Entries from a dataset
● ● ●

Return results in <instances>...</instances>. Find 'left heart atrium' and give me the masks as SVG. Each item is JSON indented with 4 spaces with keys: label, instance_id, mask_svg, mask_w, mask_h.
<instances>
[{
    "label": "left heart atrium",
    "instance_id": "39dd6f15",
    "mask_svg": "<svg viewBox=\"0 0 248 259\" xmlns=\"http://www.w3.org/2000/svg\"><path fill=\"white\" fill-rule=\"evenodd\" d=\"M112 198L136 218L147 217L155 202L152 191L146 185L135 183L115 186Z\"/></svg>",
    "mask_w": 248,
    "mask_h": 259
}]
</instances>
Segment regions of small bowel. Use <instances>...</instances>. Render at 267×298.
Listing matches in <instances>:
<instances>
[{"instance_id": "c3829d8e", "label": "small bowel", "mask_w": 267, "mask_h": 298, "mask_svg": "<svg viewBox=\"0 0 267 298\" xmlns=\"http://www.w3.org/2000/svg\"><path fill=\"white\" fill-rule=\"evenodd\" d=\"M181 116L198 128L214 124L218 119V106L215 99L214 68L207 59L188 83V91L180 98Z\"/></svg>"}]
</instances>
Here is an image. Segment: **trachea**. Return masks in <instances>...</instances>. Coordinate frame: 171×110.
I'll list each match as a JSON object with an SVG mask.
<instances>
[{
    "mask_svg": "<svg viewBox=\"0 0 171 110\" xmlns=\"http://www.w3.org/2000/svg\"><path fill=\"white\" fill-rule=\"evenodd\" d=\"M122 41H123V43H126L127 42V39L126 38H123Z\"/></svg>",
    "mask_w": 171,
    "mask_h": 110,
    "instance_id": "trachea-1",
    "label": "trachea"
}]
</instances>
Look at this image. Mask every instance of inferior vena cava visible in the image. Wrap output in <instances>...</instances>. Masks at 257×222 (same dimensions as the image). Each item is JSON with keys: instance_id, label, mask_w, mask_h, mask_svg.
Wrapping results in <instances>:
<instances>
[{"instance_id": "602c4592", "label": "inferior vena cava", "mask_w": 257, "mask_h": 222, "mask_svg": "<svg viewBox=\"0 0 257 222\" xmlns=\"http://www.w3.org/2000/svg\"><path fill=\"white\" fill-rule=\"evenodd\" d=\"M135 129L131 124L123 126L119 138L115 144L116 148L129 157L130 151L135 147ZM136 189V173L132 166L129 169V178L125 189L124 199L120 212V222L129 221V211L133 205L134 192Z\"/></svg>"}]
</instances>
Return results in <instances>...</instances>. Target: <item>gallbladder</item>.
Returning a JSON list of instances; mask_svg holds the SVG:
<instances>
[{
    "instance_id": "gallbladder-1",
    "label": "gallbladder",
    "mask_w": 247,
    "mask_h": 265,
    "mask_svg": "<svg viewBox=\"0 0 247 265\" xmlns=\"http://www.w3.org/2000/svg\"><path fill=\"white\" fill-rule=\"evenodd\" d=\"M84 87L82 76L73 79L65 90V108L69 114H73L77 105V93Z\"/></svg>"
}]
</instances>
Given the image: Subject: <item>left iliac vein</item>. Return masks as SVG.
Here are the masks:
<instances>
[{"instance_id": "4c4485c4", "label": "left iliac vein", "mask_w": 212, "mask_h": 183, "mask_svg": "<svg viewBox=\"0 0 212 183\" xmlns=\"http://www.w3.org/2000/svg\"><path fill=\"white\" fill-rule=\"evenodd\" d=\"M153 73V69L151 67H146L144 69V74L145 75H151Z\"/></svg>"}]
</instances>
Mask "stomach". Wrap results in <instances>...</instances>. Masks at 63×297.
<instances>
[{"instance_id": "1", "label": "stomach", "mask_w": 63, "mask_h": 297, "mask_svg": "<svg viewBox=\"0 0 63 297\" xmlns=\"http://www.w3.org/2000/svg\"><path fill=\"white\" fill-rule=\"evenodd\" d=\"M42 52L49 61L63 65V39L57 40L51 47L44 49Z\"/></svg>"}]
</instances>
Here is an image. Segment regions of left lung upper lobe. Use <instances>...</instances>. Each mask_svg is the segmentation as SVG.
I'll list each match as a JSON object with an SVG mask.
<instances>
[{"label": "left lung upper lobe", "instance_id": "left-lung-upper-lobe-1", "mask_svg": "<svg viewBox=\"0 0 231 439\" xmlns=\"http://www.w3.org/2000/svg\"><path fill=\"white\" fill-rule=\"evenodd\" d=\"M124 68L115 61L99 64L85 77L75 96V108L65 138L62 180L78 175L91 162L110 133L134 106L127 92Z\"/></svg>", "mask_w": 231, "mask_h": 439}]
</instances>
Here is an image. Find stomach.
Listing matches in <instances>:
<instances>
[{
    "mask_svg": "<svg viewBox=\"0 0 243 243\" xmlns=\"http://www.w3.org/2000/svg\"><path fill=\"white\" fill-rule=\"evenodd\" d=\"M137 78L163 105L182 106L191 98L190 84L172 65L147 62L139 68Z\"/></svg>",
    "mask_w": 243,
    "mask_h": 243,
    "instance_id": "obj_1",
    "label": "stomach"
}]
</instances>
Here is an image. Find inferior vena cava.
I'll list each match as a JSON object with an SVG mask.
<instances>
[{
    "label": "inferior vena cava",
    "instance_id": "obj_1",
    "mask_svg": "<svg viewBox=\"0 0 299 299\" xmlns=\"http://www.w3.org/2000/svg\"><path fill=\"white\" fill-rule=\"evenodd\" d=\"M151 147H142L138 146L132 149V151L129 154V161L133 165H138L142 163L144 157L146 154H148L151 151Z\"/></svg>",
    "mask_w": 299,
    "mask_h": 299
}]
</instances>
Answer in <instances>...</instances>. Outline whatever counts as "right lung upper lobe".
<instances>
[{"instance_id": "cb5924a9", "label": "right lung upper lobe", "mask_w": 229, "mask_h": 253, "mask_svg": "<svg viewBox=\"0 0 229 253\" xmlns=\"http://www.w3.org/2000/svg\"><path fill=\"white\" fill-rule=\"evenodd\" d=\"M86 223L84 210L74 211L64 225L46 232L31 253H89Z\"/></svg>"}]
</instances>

● ● ●

**Requirements**
Copy out every item above verbatim, leaving each character unchanged.

**Written response**
Return results in <instances>...</instances>. Find 'left heart atrium' and give me the masks as SVG. Each item is JSON indented with 4 spaces with keys: label, instance_id, mask_svg, mask_w, mask_h.
<instances>
[{
    "label": "left heart atrium",
    "instance_id": "39dd6f15",
    "mask_svg": "<svg viewBox=\"0 0 248 259\" xmlns=\"http://www.w3.org/2000/svg\"><path fill=\"white\" fill-rule=\"evenodd\" d=\"M112 198L136 218L147 217L155 202L152 191L146 185L135 183L115 186Z\"/></svg>",
    "mask_w": 248,
    "mask_h": 259
}]
</instances>
Segment regions of small bowel. Use <instances>...</instances>. Render at 267×298.
Listing matches in <instances>:
<instances>
[{"instance_id": "c3829d8e", "label": "small bowel", "mask_w": 267, "mask_h": 298, "mask_svg": "<svg viewBox=\"0 0 267 298\" xmlns=\"http://www.w3.org/2000/svg\"><path fill=\"white\" fill-rule=\"evenodd\" d=\"M181 116L198 128L214 124L218 119V106L215 99L214 68L207 59L188 83V91L180 98Z\"/></svg>"}]
</instances>
Here is an image. Segment: **trachea**. Return masks in <instances>...</instances>. Coordinate frame: 171×110.
I'll list each match as a JSON object with an SVG mask.
<instances>
[{
    "mask_svg": "<svg viewBox=\"0 0 171 110\" xmlns=\"http://www.w3.org/2000/svg\"><path fill=\"white\" fill-rule=\"evenodd\" d=\"M122 41H123V43H126L127 42V39L126 38H123Z\"/></svg>",
    "mask_w": 171,
    "mask_h": 110,
    "instance_id": "trachea-1",
    "label": "trachea"
}]
</instances>
Look at this image. Mask every instance of inferior vena cava visible in the image. Wrap output in <instances>...</instances>. Masks at 257×222 (same dimensions as the image). Each item is JSON with keys: instance_id, label, mask_w, mask_h, mask_svg.
Wrapping results in <instances>:
<instances>
[{"instance_id": "602c4592", "label": "inferior vena cava", "mask_w": 257, "mask_h": 222, "mask_svg": "<svg viewBox=\"0 0 257 222\" xmlns=\"http://www.w3.org/2000/svg\"><path fill=\"white\" fill-rule=\"evenodd\" d=\"M135 129L131 124L123 126L119 138L115 144L116 148L129 157L130 151L135 147ZM136 189V173L132 166L129 169V178L125 189L124 199L120 212V222L129 221V211L133 205L134 192Z\"/></svg>"}]
</instances>
Return results in <instances>...</instances>. Target: <item>gallbladder</item>.
Returning a JSON list of instances; mask_svg holds the SVG:
<instances>
[{
    "instance_id": "gallbladder-1",
    "label": "gallbladder",
    "mask_w": 247,
    "mask_h": 265,
    "mask_svg": "<svg viewBox=\"0 0 247 265\" xmlns=\"http://www.w3.org/2000/svg\"><path fill=\"white\" fill-rule=\"evenodd\" d=\"M84 87L82 76L73 79L65 90V108L69 114H73L77 105V93Z\"/></svg>"
}]
</instances>
Given the image: Subject: <item>left iliac vein</item>. Return masks as SVG.
Here are the masks:
<instances>
[{"instance_id": "4c4485c4", "label": "left iliac vein", "mask_w": 212, "mask_h": 183, "mask_svg": "<svg viewBox=\"0 0 212 183\" xmlns=\"http://www.w3.org/2000/svg\"><path fill=\"white\" fill-rule=\"evenodd\" d=\"M153 73V69L151 67H146L144 69V74L145 75H151Z\"/></svg>"}]
</instances>
Mask "stomach". Wrap results in <instances>...</instances>. Masks at 63×297.
<instances>
[{"instance_id": "1", "label": "stomach", "mask_w": 63, "mask_h": 297, "mask_svg": "<svg viewBox=\"0 0 63 297\" xmlns=\"http://www.w3.org/2000/svg\"><path fill=\"white\" fill-rule=\"evenodd\" d=\"M42 52L49 61L63 65V39L57 40L51 47L44 49Z\"/></svg>"}]
</instances>
Here is an image. Segment regions of left lung upper lobe. Use <instances>...</instances>. Each mask_svg is the segmentation as SVG.
I'll list each match as a JSON object with an SVG mask.
<instances>
[{"label": "left lung upper lobe", "instance_id": "left-lung-upper-lobe-1", "mask_svg": "<svg viewBox=\"0 0 231 439\" xmlns=\"http://www.w3.org/2000/svg\"><path fill=\"white\" fill-rule=\"evenodd\" d=\"M124 68L115 61L99 64L85 77L75 96V108L65 138L62 180L78 175L91 162L110 133L134 106L127 92Z\"/></svg>", "mask_w": 231, "mask_h": 439}]
</instances>
Here is an image. Find stomach.
Listing matches in <instances>:
<instances>
[{
    "mask_svg": "<svg viewBox=\"0 0 243 243\" xmlns=\"http://www.w3.org/2000/svg\"><path fill=\"white\" fill-rule=\"evenodd\" d=\"M137 78L163 105L182 106L191 98L190 84L172 65L147 62L139 68Z\"/></svg>",
    "mask_w": 243,
    "mask_h": 243,
    "instance_id": "obj_1",
    "label": "stomach"
}]
</instances>
Here is an image. Find inferior vena cava.
I'll list each match as a JSON object with an SVG mask.
<instances>
[{
    "label": "inferior vena cava",
    "instance_id": "obj_1",
    "mask_svg": "<svg viewBox=\"0 0 299 299\" xmlns=\"http://www.w3.org/2000/svg\"><path fill=\"white\" fill-rule=\"evenodd\" d=\"M151 147H142L138 146L132 149V151L129 154V161L133 165H138L142 163L144 157L146 154H148L151 151Z\"/></svg>",
    "mask_w": 299,
    "mask_h": 299
}]
</instances>
Answer in <instances>...</instances>. Outline whatever counts as "right lung upper lobe".
<instances>
[{"instance_id": "cb5924a9", "label": "right lung upper lobe", "mask_w": 229, "mask_h": 253, "mask_svg": "<svg viewBox=\"0 0 229 253\" xmlns=\"http://www.w3.org/2000/svg\"><path fill=\"white\" fill-rule=\"evenodd\" d=\"M86 223L84 210L74 211L64 225L46 232L31 253H89Z\"/></svg>"}]
</instances>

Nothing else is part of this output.